Salting is one of the oldest methods of preserving food. The main limitation of salting is its extended processing time due to slow salt diffusion. A moderate electric field (MEF) can improve the mass transfer rate through electroporation. Regularly, mass transfer processes are modeled with Fick’s second law. However, due to the anisotropic nature of food microstructures, it might be more appropriate to use an anomalous model.

The main objective of this study was to search for a phenomenological explanation for salt and water diffusion in the salmon brining process coupled with MEF.

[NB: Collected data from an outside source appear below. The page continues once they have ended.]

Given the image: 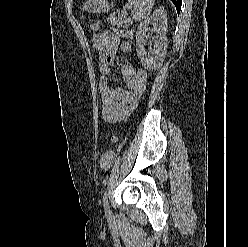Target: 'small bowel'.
Masks as SVG:
<instances>
[{"label": "small bowel", "mask_w": 248, "mask_h": 247, "mask_svg": "<svg viewBox=\"0 0 248 247\" xmlns=\"http://www.w3.org/2000/svg\"><path fill=\"white\" fill-rule=\"evenodd\" d=\"M121 35L128 37V32H121ZM93 47L98 55L99 65V90L102 99V116L107 122H117L126 120L135 109L139 99H135L132 94V87L136 78V71L131 64L121 66L122 79L128 90L120 87H113L115 82L113 66L116 64L119 50L128 51L129 44L121 41L116 31H104L95 36ZM111 142L117 141L116 135H111ZM114 155L106 152L101 158V166L105 169L112 165Z\"/></svg>", "instance_id": "1"}]
</instances>
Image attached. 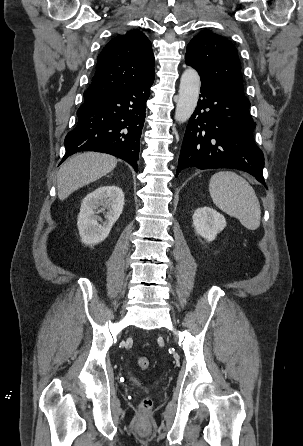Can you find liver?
<instances>
[{
  "label": "liver",
  "mask_w": 303,
  "mask_h": 446,
  "mask_svg": "<svg viewBox=\"0 0 303 446\" xmlns=\"http://www.w3.org/2000/svg\"><path fill=\"white\" fill-rule=\"evenodd\" d=\"M117 165V159L111 155L98 152L77 154L67 160L57 175L58 198L65 200L74 191L92 183Z\"/></svg>",
  "instance_id": "6515ba94"
}]
</instances>
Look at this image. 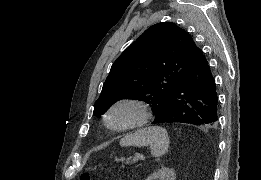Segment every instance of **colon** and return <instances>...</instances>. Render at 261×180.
Wrapping results in <instances>:
<instances>
[{
	"mask_svg": "<svg viewBox=\"0 0 261 180\" xmlns=\"http://www.w3.org/2000/svg\"><path fill=\"white\" fill-rule=\"evenodd\" d=\"M80 180H90V174L88 173H82L80 175Z\"/></svg>",
	"mask_w": 261,
	"mask_h": 180,
	"instance_id": "5ec220e1",
	"label": "colon"
}]
</instances>
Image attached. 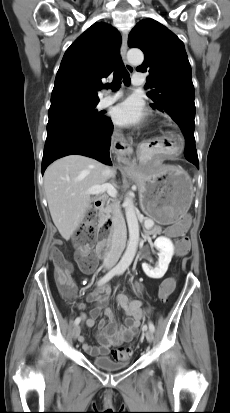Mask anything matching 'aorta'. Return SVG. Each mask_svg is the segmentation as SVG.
<instances>
[{
	"label": "aorta",
	"mask_w": 230,
	"mask_h": 413,
	"mask_svg": "<svg viewBox=\"0 0 230 413\" xmlns=\"http://www.w3.org/2000/svg\"><path fill=\"white\" fill-rule=\"evenodd\" d=\"M127 59L130 63L138 65L143 62L144 55L139 49H131L127 53ZM131 195L132 193L129 192L123 203L129 230V241L126 251L118 264V267L122 270L127 269L132 263L139 243V223Z\"/></svg>",
	"instance_id": "1"
}]
</instances>
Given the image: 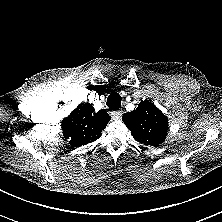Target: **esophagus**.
Segmentation results:
<instances>
[{
  "instance_id": "obj_1",
  "label": "esophagus",
  "mask_w": 222,
  "mask_h": 222,
  "mask_svg": "<svg viewBox=\"0 0 222 222\" xmlns=\"http://www.w3.org/2000/svg\"><path fill=\"white\" fill-rule=\"evenodd\" d=\"M111 115H112L113 119L119 120L122 116V112L121 111H113V112H111Z\"/></svg>"
}]
</instances>
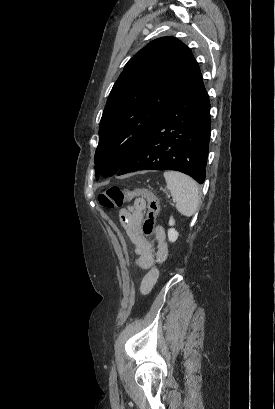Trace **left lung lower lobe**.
I'll return each instance as SVG.
<instances>
[{"label":"left lung lower lobe","mask_w":275,"mask_h":409,"mask_svg":"<svg viewBox=\"0 0 275 409\" xmlns=\"http://www.w3.org/2000/svg\"><path fill=\"white\" fill-rule=\"evenodd\" d=\"M210 100L203 82L168 109L117 172L176 170L205 181Z\"/></svg>","instance_id":"0a47b994"}]
</instances>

Salmon fillets were cut into finite cylinders (0.025 × 0.025 m) and brined in two salt concentrations (6 and 24% w/w NaCl) at 6 °C for 20 h. MEFs were applied in the range of 0 to 2 V/cm. The salt and water contents of the salmon were measured during the process. Fick’s second law and anomalous model based on fractional calculus were used to describe the diffusion phenomena.

The results showed that an MEF tended to reduce the brining processing time and increase the salt content of salmon. This effect is predominantly due to an increase in the equilibrium salt concentration in the salmon tissue. Mathematical analysis shows that the anomalous diffusion model is more suitable for representing the brining process, exhibiting superdiffusion behavior (α > 1).

An MEF accelerates the salt mass transfer into salmon tissue even at lower temperatures, significantly reducing the processing time. In addition, the diffusion process can be characterized with an anomalous model.

盐腌是保存食物的最古老的方法之一。盐腌的主要限制是由于盐扩散缓慢而延长了加工时间。适度的电场（MEF）可以通过电穿孔提高传质速率。通常，传质过程是用菲克第二定律建模的。但是，由于食物微结构的各向异性，使用异常模型可能更合适。

这项研究的主要目的是寻找鲑鱼养殖过程中结合MEF的盐和水扩散的现象学解释。

将鲑鱼片切成有限的圆柱体（0.025×0.025 m），并在6°C下以两种盐浓度（6和24％w / w NaCl）腌制20小时。MEF的施加范围为0至2 V / cm。在此过程中测量了鲑鱼的盐和水含量。使用基于分数演算的菲克第二定律和异常模型来描述扩散现象。

结果表明，MEF倾向于减少鲑鱼的腌制时间并增加盐分。这种作用主要是由于鲑鱼组织中平衡盐浓度的增加。数学分析表明，反常扩散模型更适合表示卤化过程，表现出超扩散行为（α> 1）。

即使在较低的温度下，MEF仍可加速盐类物质向鲑鱼组织的转移，从而大大减少了加工时间。另外，扩散过程可以用异常模型来表征。